TAREFA 1 —
Cite sem nenhuma alteração o trecho do texto sobre a Refinaria de Abreu e Lima de "A Petrobras trabalhou" até "projeções da estatal.".
TAREFA 2 —
Responda com base no texto sobre a Refinaria de Abreu e Lima:
(a) Em que ano o TCU começou a fazer auditorias rotineiras na refinaria?
(b) A quantos quilômetros de Recife fica a refinaria?
(c) Qual era o orçamento inicial do empreendimento?
TAREFA 3 —
Prossiga com o texto sobre a Refinaria de Abreu e Lima a partir do ponto em que ele termina.

TEXTO FORNECIDO —
A Petrobras trabalhou com um orçamento sigiloso de
contratação de serviços e equipamentos para a Refinaria de Abreu e Lima, em
Pernambuco.
Várias vezes o Tribunal de Contas da União (TCU) pediu as
estimativas de custos, mas só começou a receber a documentação anos depois do
início das obras.
A empresa ocultou, também, os estudos de viabilidade
econômica, técnica e ambiental do empreendimento, cujos gastos foram
multiplicados por nove nos últimos onze anos: o orçamento inicial de US$ 2,3
bilhões passou a US$ 18,5 bilhões e poderá chegar a US$ 20,1 bilhões até a
inauguração, marcada para novembro, conforme projeções da estatal.
O tribunal começou a fazer auditorias rotineiras em Abreu e
Lima em 2008. Quando localizava indícios de erros ou sobrepreços, solicitava à
Petrobras documentação complementar, sobretudo as estimativas de custos
(“referências de precificação”) nas quais ela teria se baseado para realizar as
contrações.
“Sigilo” foi a alegação mais frequente da estatal para não
entregar documentos, principalmente quando o TCU passou a cobrar os estudos de
viabilidade. Eles contêm os cálculos de custos e projeções de receita do
empreendimento. No caso de Abreu e Lima, isso inclui previsões de despesas com
a construção e montagem dos dutos que ligam a refinaria ao Porto de Suape, por
onde vai escoar a produção de derivados do petróleo.
PETROBRAS ALEGA ‘DIVERGÊNCIAS’
A Petrobras evitou repassar até análises de impacto
ambiental da refinaria, localizada a 35 quilômetros de Recife, em área próxima
do litoral e recortada por cinco rios. As negativas não se limitaram à obra em
Pernambuco. Estenderam-se a empreendimentos no Rio de Janeiro (Comperj), no
Ceará e no Maranhão.
Em 2011, houve uma crise nas relações da estatal com seus
fiscais. Auditores entenderam que havia uma deliberada obstrução ao trabalho do
tribunal.
Listaram indícios de sobrepreços, relataram a existência de
“metodologias inadequadas para definição de viabilidade”, alinharam
deficiências no projeto básico e citaram “contratações diretas e antieconômicas”.

SEÇÃO DE DADOS —

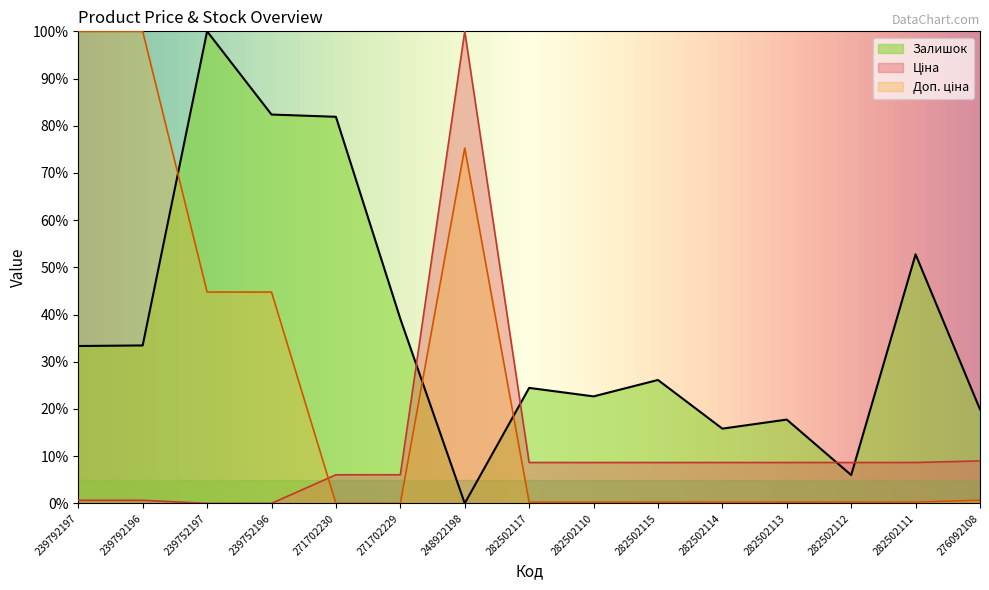

Where is the first local maximum for Доп. ціна?

248922198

RESULTADO 1 —
A Petrobras trabalhou com um orçamento sigiloso de
contratação de serviços e equipamentos para a Refinaria de Abreu e Lima, em
Pernambuco.
Várias vezes o Tribunal de Contas da União (TCU) pediu as
estimativas de custos, mas só começou a receber a documentação anos depois do
início das obras.
A empresa ocultou, também, os estudos de viabilidade
econômica, técnica e ambiental do empreendimento, cujos gastos foram
multiplicados por nove nos últimos onze anos: o orçamento inicial de US$ 2,3
bilhões passou a US$ 18,5 bilhões e poderá chegar a US$ 20,1 bilhões até a
inauguração, marcada para novembro, conforme projeções da estatal.

RESULTADO 2 —
(a) Em 2008.
(b) A 35 quilômetros.
(c) US$ 2,3 bilhões.

RESULTADO 3 —
Sugeriram que o então presidente da Petrobras, José Sérgio Gabrielli, fosse
autuado por “sonegação de documento”.
A situação foi contornada com diplomacia pelo TCU. Gabrielli
aceitou acordo para entrega dos documentos ocultados por anos. Não cumpriu, segundo
o tribunal. Na época, o ministro Ubiratan Aguiar escreveu: “Não há evidência de
que orçamento sigiloso aumenta a competitividade”. Acrescentou: “A opção da
Petrobras em manter o absoluto sigilo de suas estimativas de custo (referências
de precificação), antes do lançamento das licitações e após o seu encerramento,
não tem amparo no ordenamento jurídico vigente.”
Um ano depois, em 2012, quando Graça Foster já estava no
comando da empresa, fez-se novo acordo. Gabrielli se livrou das sanções, e a
documentação chegou ao tribunal.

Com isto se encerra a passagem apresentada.